SQL Database Design For Developers at php[tek] 2024
SQL Database Design For Developers at php[tek] 2024SQL Database Design For Developers at php[tek] 2024
SQL Database Design For Developers at php[tek] 2024
 
FULL ENJOY 🔝 8264348440 🔝 Call Girls in Diplomatic Enclave | Delhi
FULL ENJOY 🔝 8264348440 🔝 Call Girls in Diplomatic Enclave | DelhiFULL ENJOY 🔝 8264348440 🔝 Call Girls in Diplomatic Enclave | Delhi
FULL ENJOY 🔝 8264348440 🔝 Call Girls in Diplomatic Enclave | Delhi
 

Twitter6

  • 1. Twitter: The Tweet, the Whole Tweet, and Nothing but the Tweet #2 charsyam@naver.com
  • 4. Discover New Knowledge from Existing Information
  • 5. What do #TeaParty and #JustinBieber have in common
  • 6. Tools: Pymongo, MongoDB apt-get install python-dev pip install pymongo
  • 7. Get Tweets from pymongo.connection import Connection import sys import tweepy connection = Connection("localhost") db = connection.foo import tweepy api = tweepy.API() tweets = api.search('#JustinBieber', rpp=100) for tweet in tweets: db.foo.save(tweet.__getstate__())

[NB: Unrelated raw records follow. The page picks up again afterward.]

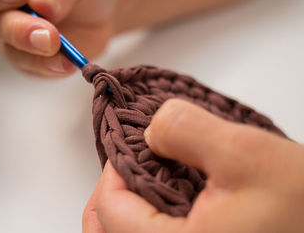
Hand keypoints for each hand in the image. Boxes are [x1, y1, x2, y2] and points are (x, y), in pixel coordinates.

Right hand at [0, 0, 115, 76]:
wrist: (99, 10)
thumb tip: (42, 6)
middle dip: (20, 30)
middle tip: (49, 35)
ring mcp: (12, 39)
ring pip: (14, 52)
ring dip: (38, 56)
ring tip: (64, 56)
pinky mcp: (30, 60)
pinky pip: (35, 68)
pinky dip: (52, 68)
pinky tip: (69, 64)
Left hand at [83, 99, 303, 232]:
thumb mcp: (243, 154)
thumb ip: (184, 130)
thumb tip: (150, 132)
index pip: (110, 210)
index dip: (113, 169)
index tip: (132, 146)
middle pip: (110, 232)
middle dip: (114, 194)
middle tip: (126, 166)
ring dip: (131, 207)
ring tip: (147, 179)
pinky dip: (154, 218)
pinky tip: (171, 197)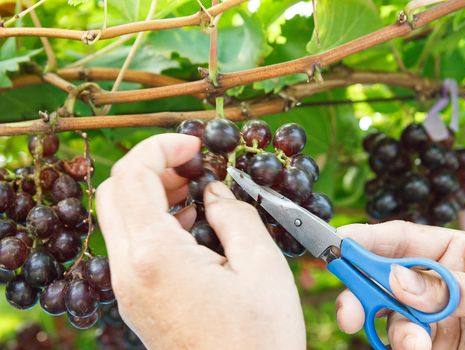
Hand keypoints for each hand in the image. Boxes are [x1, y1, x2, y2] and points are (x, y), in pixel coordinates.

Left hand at [96, 134, 304, 349]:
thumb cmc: (260, 339)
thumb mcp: (261, 267)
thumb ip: (235, 215)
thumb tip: (215, 191)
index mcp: (156, 257)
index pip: (132, 176)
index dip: (161, 147)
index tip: (195, 143)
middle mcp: (130, 272)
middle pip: (114, 193)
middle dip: (152, 167)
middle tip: (194, 165)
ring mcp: (129, 290)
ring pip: (120, 218)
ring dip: (152, 193)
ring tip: (195, 191)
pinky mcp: (138, 301)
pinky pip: (132, 246)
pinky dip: (154, 221)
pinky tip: (190, 224)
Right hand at [335, 221, 464, 348]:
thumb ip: (449, 286)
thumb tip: (397, 279)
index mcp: (454, 254)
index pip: (403, 239)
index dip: (368, 238)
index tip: (340, 242)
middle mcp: (435, 281)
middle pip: (384, 276)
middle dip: (362, 290)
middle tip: (349, 310)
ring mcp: (430, 315)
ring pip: (389, 312)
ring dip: (392, 327)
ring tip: (414, 343)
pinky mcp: (430, 345)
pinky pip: (401, 340)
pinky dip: (401, 345)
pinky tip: (417, 349)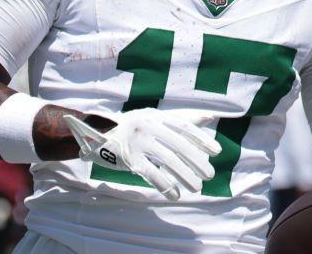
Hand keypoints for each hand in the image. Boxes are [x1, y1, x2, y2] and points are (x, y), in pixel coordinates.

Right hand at [64, 108, 220, 200]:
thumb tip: (210, 117)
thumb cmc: (133, 129)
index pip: (183, 126)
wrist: (95, 137)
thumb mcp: (154, 119)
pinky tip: (175, 195)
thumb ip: (181, 119)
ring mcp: (137, 141)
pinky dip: (165, 186)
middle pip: (177, 145)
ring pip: (167, 160)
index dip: (201, 139)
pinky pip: (151, 173)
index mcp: (155, 115)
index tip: (216, 151)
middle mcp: (147, 125)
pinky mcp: (128, 158)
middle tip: (208, 175)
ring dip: (184, 176)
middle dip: (195, 161)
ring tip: (196, 187)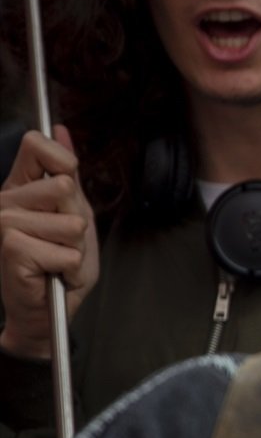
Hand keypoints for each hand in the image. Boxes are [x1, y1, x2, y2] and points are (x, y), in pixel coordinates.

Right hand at [0, 127, 98, 359]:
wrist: (49, 309)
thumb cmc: (60, 263)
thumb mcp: (74, 211)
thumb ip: (67, 171)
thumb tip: (63, 129)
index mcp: (19, 186)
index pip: (38, 145)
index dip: (64, 163)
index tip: (65, 194)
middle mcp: (4, 200)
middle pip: (65, 186)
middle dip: (77, 220)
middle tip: (63, 240)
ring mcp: (3, 223)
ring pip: (70, 222)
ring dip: (75, 247)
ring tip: (58, 256)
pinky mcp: (11, 248)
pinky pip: (66, 250)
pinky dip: (69, 266)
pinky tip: (52, 272)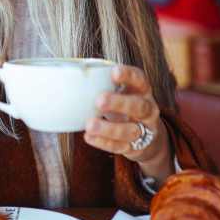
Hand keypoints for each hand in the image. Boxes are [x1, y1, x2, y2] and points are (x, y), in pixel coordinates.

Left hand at [84, 64, 172, 184]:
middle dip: (119, 103)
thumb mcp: (121, 91)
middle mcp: (148, 110)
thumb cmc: (125, 106)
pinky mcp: (136, 147)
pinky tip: (89, 136)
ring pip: (130, 130)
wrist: (148, 136)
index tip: (114, 72)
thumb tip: (72, 76)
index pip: (140, 80)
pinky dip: (103, 142)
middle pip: (139, 106)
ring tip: (90, 124)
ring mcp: (144, 130)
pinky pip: (120, 146)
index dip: (129, 75)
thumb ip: (103, 83)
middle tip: (99, 101)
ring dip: (109, 128)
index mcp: (142, 91)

  • 8. Insert TO MongoDB from pymongo.connection import Connection import sys import tweepy connection = Connection("localhost") db = connection.foo import tweepy api = tweepy.API() for num in range(1,16): tweets = api.search('#JustinBieber', rpp=100, page=num) for tweet in tweets: db.foo.save(tweet.__getstate__())
  • 9. Count Frequency in mongo MAP map = function(){ words = this.text.split(' '); for ( i in words ){ emit({ key: words[i] }, {count: 1}); } };
  • 10. Count Frequency in mongo REDUCE reduce = function (key, values) { var count = 0; values.forEach(function (v) {count += v.count;}); return {count:count}; }
  • 11. Count Frequency in mongo EXECUTE res = db.foo.mapReduce( map, reduce, {out: "mystring"});
  • 12. Count Frequency in mongo RESULT { "_id" : { "key" : "#1000ADay" }, "value" : { "count" : 1 } } { "_id" : { "key" : "#1000aday" }, "value" : { "count" : 1 } } { "_id" : { "key" : "#500ADay" }, "value" : { "count" : 1 } } { "_id" : { "key" : "#500aday" }, "value" : { "count" : 1 } } { "_id" : { "key" : "#AutoFollow" }, "value" : { "count" : 1 } } { "_id" : { "key" : "#Bieber" }, "value" : { "count" : 1 } }
  • 13. Get From MongoDB from pymongo.connection import Connection import sys import tweepy connection = Connection("localhost") db = connection.foo cursor = db.mystring.find() for d in cursor: print d
  • 14. What Entities Co-Occur Most Often with #JustinBieber and #TeaParty Tweets?
  • 15. intersection import sys from sets import Set if __name__=='__main__': r1 = open( sys.argv[1] ) r2 = open( sys.argv[2] ) s1 = Set() s2 = Set() for line in r1.readlines(): key = line.split() if( len(key) > 0 ): s1.add(key[0]) for line in r2.readlines(): key = line.split() if( len(key) > 0 ): s2.add(key[0]) s3 = s1.intersection(s2) print len(s1) print len(s2) print len(s3)
  • 16. On Average, Do #JustinBieber or #TeaParty Tweets Have More Hashtags?
  • 17. Which Get Retweeted More Often: #JustinBieber or #TeaParty?
  • 18. How Much Overlap Exists Between the Entities of #TeaParty and #JustinBieber Tweet?